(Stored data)
· · · · ·

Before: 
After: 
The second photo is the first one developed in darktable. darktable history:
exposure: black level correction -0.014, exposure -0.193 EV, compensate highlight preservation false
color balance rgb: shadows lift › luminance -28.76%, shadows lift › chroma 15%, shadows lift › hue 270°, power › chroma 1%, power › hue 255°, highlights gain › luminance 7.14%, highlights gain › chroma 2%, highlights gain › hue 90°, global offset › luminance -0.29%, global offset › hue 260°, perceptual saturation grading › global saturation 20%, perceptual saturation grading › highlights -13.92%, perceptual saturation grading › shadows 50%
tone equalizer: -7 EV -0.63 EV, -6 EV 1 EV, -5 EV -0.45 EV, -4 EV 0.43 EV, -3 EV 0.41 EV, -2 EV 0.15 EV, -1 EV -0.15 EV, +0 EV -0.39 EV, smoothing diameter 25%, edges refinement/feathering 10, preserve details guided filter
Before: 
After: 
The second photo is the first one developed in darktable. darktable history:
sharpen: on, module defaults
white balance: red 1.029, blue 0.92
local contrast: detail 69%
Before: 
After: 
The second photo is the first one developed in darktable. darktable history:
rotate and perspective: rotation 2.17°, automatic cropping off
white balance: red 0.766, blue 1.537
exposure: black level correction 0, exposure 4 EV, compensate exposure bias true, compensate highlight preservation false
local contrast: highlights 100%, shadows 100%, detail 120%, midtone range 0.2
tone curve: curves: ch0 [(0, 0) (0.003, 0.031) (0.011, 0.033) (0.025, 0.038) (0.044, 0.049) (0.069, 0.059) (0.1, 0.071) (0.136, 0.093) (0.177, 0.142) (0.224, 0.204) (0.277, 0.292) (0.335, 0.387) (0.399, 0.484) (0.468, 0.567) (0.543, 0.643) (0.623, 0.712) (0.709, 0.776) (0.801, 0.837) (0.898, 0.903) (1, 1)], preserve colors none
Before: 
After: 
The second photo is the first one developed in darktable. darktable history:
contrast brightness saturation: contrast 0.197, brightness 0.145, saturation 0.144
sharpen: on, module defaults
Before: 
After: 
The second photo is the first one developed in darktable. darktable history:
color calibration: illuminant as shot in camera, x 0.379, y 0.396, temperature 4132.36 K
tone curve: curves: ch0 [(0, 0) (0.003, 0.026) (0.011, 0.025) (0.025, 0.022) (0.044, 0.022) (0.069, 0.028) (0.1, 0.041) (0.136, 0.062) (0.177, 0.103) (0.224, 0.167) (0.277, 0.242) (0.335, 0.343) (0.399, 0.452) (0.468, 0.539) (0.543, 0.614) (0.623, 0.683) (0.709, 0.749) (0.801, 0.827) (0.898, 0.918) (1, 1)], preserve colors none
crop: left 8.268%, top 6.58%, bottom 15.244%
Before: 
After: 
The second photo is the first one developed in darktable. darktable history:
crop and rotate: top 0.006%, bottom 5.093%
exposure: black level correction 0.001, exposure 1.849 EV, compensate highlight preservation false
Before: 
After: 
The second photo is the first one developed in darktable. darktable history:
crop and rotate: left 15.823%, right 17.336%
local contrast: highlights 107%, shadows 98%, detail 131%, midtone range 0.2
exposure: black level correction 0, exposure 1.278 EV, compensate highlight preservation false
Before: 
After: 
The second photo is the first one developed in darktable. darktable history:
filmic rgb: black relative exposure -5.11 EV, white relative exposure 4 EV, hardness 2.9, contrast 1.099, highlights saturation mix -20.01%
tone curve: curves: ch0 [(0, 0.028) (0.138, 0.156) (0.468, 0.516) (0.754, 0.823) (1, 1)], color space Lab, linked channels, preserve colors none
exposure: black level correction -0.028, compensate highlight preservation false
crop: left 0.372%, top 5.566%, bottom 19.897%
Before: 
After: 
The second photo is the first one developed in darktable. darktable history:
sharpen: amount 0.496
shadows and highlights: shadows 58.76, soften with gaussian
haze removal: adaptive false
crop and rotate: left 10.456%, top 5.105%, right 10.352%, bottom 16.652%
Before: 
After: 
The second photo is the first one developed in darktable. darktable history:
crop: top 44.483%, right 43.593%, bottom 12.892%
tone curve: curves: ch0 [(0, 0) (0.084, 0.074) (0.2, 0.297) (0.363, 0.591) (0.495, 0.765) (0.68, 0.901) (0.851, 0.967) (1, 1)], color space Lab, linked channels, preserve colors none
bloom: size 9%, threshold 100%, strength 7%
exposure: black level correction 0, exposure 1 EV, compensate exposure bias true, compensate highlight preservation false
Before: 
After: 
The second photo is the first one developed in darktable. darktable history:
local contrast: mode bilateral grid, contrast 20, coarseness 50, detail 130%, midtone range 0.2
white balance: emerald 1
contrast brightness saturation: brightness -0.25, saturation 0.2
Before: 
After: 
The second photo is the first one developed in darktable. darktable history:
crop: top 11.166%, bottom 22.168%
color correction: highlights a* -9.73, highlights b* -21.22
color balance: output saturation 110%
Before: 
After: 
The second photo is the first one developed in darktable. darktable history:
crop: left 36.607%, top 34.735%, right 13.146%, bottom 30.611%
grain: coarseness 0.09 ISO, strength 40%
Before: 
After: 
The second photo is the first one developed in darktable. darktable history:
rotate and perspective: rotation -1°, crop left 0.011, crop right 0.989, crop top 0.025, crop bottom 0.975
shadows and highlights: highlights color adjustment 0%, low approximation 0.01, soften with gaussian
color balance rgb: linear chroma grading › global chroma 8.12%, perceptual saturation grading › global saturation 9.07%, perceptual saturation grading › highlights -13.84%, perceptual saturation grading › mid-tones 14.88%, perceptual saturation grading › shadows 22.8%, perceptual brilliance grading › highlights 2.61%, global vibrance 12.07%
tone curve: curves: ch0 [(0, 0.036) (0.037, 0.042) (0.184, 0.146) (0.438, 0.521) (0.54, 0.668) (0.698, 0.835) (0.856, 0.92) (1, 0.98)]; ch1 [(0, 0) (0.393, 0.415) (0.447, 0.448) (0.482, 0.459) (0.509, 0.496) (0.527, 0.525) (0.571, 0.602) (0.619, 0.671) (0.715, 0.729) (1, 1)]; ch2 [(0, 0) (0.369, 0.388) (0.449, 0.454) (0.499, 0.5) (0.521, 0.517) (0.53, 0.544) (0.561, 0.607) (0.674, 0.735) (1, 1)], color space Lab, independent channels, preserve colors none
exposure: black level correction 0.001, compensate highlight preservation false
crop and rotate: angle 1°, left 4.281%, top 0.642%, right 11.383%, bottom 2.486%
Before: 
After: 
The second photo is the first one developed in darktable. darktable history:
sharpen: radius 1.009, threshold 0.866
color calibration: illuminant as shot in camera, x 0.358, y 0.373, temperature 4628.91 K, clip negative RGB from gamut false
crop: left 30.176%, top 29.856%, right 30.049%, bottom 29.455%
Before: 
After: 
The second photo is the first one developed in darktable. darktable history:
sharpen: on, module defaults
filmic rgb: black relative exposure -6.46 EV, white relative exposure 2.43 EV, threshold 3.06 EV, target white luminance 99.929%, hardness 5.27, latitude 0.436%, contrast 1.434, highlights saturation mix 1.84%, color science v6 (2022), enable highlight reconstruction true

· · · · ·

__INSTRUCTIONS TO FOLLOW__
Output all of the items above again, word for word and in their original order.

__RESULT OF THIS TASK__
Before: 
After: 
The second photo is the first one developed in darktable. darktable history:
exposure: black level correction -0.014, exposure -0.193 EV, compensate highlight preservation false
color balance rgb: shadows lift › luminance -28.76%, shadows lift › chroma 15%, shadows lift › hue 270°, power › chroma 1%, power › hue 255°, highlights gain › luminance 7.14%, highlights gain › chroma 2%, highlights gain › hue 90°, global offset › luminance -0.29%, global offset › hue 260°, perceptual saturation grading › global saturation 20%, perceptual saturation grading › highlights -13.92%, perceptual saturation grading › shadows 50%
tone equalizer: -7 EV -0.63 EV, -6 EV 1 EV, -5 EV -0.45 EV, -4 EV 0.43 EV, -3 EV 0.41 EV, -2 EV 0.15 EV, -1 EV -0.15 EV, +0 EV -0.39 EV, smoothing diameter 25%, edges refinement/feathering 10, preserve details guided filter
Before: 
After: 
The second photo is the first one developed in darktable. darktable history:
sharpen: on, module defaults
white balance: red 1.029, blue 0.92
local contrast: detail 69%
Before: 
After: 
The second photo is the first one developed in darktable. darktable history:
rotate and perspective: rotation 2.17°, automatic cropping off
white balance: red 0.766, blue 1.537
exposure: black level correction 0, exposure 4 EV, compensate exposure bias true, compensate highlight preservation false
local contrast: highlights 100%, shadows 100%, detail 120%, midtone range 0.2
tone curve: curves: ch0 [(0, 0) (0.003, 0.031) (0.011, 0.033) (0.025, 0.038) (0.044, 0.049) (0.069, 0.059) (0.1, 0.071) (0.136, 0.093) (0.177, 0.142) (0.224, 0.204) (0.277, 0.292) (0.335, 0.387) (0.399, 0.484) (0.468, 0.567) (0.543, 0.643) (0.623, 0.712) (0.709, 0.776) (0.801, 0.837) (0.898, 0.903) (1, 1)], preserve colors none
Before: 
After: 
The second photo is the first one developed in darktable. darktable history:
contrast brightness saturation: contrast 0.197, brightness 0.145, saturation 0.144
sharpen: on, module defaults
Before: 
After: 
The second photo is the first one developed in darktable. darktable history:
color calibration: illuminant as shot in camera, x 0.379, y 0.396, temperature 4132.36 K
tone curve: curves: ch0 [(0, 0) (0.003, 0.026) (0.011, 0.025) (0.025, 0.022) (0.044, 0.022) (0.069, 0.028) (0.1, 0.041) (0.136, 0.062) (0.177, 0.103) (0.224, 0.167) (0.277, 0.242) (0.335, 0.343) (0.399, 0.452) (0.468, 0.539) (0.543, 0.614) (0.623, 0.683) (0.709, 0.749) (0.801, 0.827) (0.898, 0.918) (1, 1)], preserve colors none
crop: left 8.268%, top 6.58%, bottom 15.244%
Before: 
After: 
The second photo is the first one developed in darktable. darktable history:
crop and rotate: top 0.006%, bottom 5.093%
exposure: black level correction 0.001, exposure 1.849 EV, compensate highlight preservation false
Before: 
After: 
The second photo is the first one developed in darktable. darktable history:
crop and rotate: left 15.823%, right 17.336%
local contrast: highlights 107%, shadows 98%, detail 131%, midtone range 0.2
exposure: black level correction 0, exposure 1.278 EV, compensate highlight preservation false
Before: 
After: 
The second photo is the first one developed in darktable. darktable history:
filmic rgb: black relative exposure -5.11 EV, white relative exposure 4 EV, hardness 2.9, contrast 1.099, highlights saturation mix -20.01%
tone curve: curves: ch0 [(0, 0.028) (0.138, 0.156) (0.468, 0.516) (0.754, 0.823) (1, 1)], color space Lab, linked channels, preserve colors none
exposure: black level correction -0.028, compensate highlight preservation false
crop: left 0.372%, top 5.566%, bottom 19.897%
Before: 
After: 
The second photo is the first one developed in darktable. darktable history:
sharpen: amount 0.496
shadows and highlights: shadows 58.76, soften with gaussian
haze removal: adaptive false
crop and rotate: left 10.456%, top 5.105%, right 10.352%, bottom 16.652%
Before: 
After: 
The second photo is the first one developed in darktable. darktable history:
crop: top 44.483%, right 43.593%, bottom 12.892%
tone curve: curves: ch0 [(0, 0) (0.084, 0.074) (0.2, 0.297) (0.363, 0.591) (0.495, 0.765) (0.68, 0.901) (0.851, 0.967) (1, 1)], color space Lab, linked channels, preserve colors none
bloom: size 9%, threshold 100%, strength 7%
exposure: black level correction 0, exposure 1 EV, compensate exposure bias true, compensate highlight preservation false
Before: 
After: 
The second photo is the first one developed in darktable. darktable history:
local contrast: mode bilateral grid, contrast 20, coarseness 50, detail 130%, midtone range 0.2
white balance: emerald 1
contrast brightness saturation: brightness -0.25, saturation 0.2
Before: 
After: 
The second photo is the first one developed in darktable. darktable history:
crop: top 11.166%, bottom 22.168%
color correction: highlights a* -9.73, highlights b* -21.22
color balance: output saturation 110%
Before: 
After: 
The second photo is the first one developed in darktable. darktable history:
crop: left 36.607%, top 34.735%, right 13.146%, bottom 30.611%
grain: coarseness 0.09 ISO, strength 40%
Before: 
After: 
The second photo is the first one developed in darktable. darktable history:
rotate and perspective: rotation -1°, crop left 0.011, crop right 0.989, crop top 0.025, crop bottom 0.975
shadows and highlights: highlights color adjustment 0%, low approximation 0.01, soften with gaussian
color balance rgb: linear chroma grading › global chroma 8.12%, perceptual saturation grading › global saturation 9.07%, perceptual saturation grading › highlights -13.84%, perceptual saturation grading › mid-tones 14.88%, perceptual saturation grading › shadows 22.8%, perceptual brilliance grading › highlights 2.61%, global vibrance 12.07%
tone curve: curves: ch0 [(0, 0.036) (0.037, 0.042) (0.184, 0.146) (0.438, 0.521) (0.54, 0.668) (0.698, 0.835) (0.856, 0.92) (1, 0.98)]; ch1 [(0, 0) (0.393, 0.415) (0.447, 0.448) (0.482, 0.459) (0.509, 0.496) (0.527, 0.525) (0.571, 0.602) (0.619, 0.671) (0.715, 0.729) (1, 1)]; ch2 [(0, 0) (0.369, 0.388) (0.449, 0.454) (0.499, 0.5) (0.521, 0.517) (0.53, 0.544) (0.561, 0.607) (0.674, 0.735) (1, 1)], color space Lab, independent channels, preserve colors none
exposure: black level correction 0.001, compensate highlight preservation false
crop and rotate: angle 1°, left 4.281%, top 0.642%, right 11.383%, bottom 2.486%
Before: 
After: 
The second photo is the first one developed in darktable. darktable history:
sharpen: radius 1.009, threshold 0.866
color calibration: illuminant as shot in camera, x 0.358, y 0.373, temperature 4628.91 K, clip negative RGB from gamut false
crop: left 30.176%, top 29.856%, right 30.049%, bottom 29.455%
Before: 
After: 
The second photo is the first one developed in darktable. darktable history:
sharpen: on, module defaults
filmic rgb: black relative exposure -6.46 EV, white relative exposure 2.43 EV, threshold 3.06 EV, target white luminance 99.929%, hardness 5.27, latitude 0.436%, contrast 1.434, highlights saturation mix 1.84%, color science v6 (2022), enable highlight reconstruction true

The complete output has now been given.